> _TASK TO COMPLETE_
Look below for the line containing "right hip: (307, 209)" and the line containing "left ankle: (191, 302)"; repeat exactly those two lines and all lines between them, and nothing else.

(EXCERPTED DATA Opens)

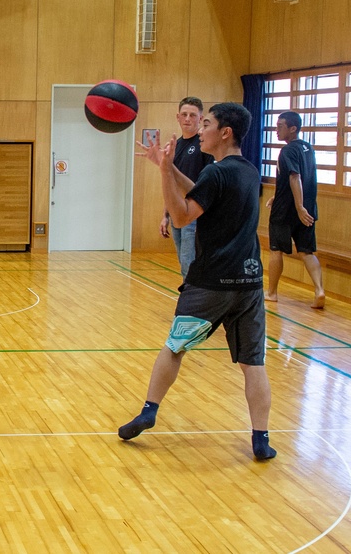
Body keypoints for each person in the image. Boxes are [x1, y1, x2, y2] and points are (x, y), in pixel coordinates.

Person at [119, 103, 277, 462]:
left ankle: (149, 409)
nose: (200, 129)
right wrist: (172, 167)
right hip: (250, 282)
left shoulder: (215, 173)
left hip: (211, 283)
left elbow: (180, 215)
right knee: (254, 363)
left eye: (206, 123)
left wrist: (162, 172)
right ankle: (261, 439)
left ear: (225, 133)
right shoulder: (248, 172)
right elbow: (205, 195)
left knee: (175, 347)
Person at [266, 111, 325, 308]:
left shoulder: (288, 150)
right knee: (307, 252)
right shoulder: (308, 148)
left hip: (287, 212)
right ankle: (319, 290)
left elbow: (295, 177)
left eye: (280, 126)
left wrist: (298, 207)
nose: (276, 130)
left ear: (293, 129)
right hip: (307, 209)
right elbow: (297, 180)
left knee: (276, 251)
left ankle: (272, 292)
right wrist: (279, 195)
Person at [159, 97, 213, 279]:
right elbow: (170, 182)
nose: (188, 119)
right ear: (178, 117)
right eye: (184, 115)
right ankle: (190, 298)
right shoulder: (176, 145)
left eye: (192, 115)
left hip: (195, 213)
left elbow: (208, 183)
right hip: (177, 211)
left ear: (200, 118)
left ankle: (191, 302)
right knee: (184, 262)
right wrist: (165, 215)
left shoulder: (204, 144)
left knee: (189, 262)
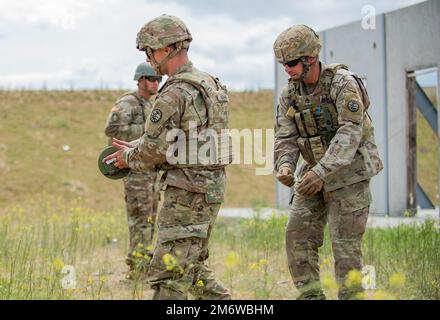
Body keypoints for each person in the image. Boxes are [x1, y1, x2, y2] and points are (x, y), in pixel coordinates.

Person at [103, 14, 232, 300]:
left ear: (166, 49)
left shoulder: (174, 93)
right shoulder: (210, 83)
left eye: (150, 51)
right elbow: (188, 137)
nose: (149, 59)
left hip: (186, 192)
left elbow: (156, 150)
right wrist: (138, 143)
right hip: (210, 188)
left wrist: (130, 157)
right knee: (192, 266)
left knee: (169, 276)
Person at [273, 24, 383, 300]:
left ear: (309, 58)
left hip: (350, 176)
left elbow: (350, 132)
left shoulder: (343, 83)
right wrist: (285, 165)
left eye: (290, 63)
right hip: (313, 175)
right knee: (297, 237)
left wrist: (322, 171)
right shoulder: (290, 93)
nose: (286, 70)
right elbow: (285, 135)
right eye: (282, 64)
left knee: (346, 250)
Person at [104, 63, 162, 278]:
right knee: (139, 219)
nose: (156, 83)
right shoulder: (127, 103)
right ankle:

(EXCERPTED DATA Closes)

> _ANSWER SPACE_
right hip: (307, 209)
right elbow: (297, 180)
left knee: (276, 251)
left ankle: (272, 292)
right wrist: (279, 195)
Person at [159, 97, 213, 279]:
right elbow: (170, 182)
nose: (188, 119)
right ear: (178, 117)
right eye: (184, 115)
right ankle: (190, 298)
right shoulder: (176, 145)
left eye: (192, 115)
left hip: (195, 213)
left elbow: (208, 183)
right hip: (177, 211)
left ear: (200, 118)
left ankle: (191, 302)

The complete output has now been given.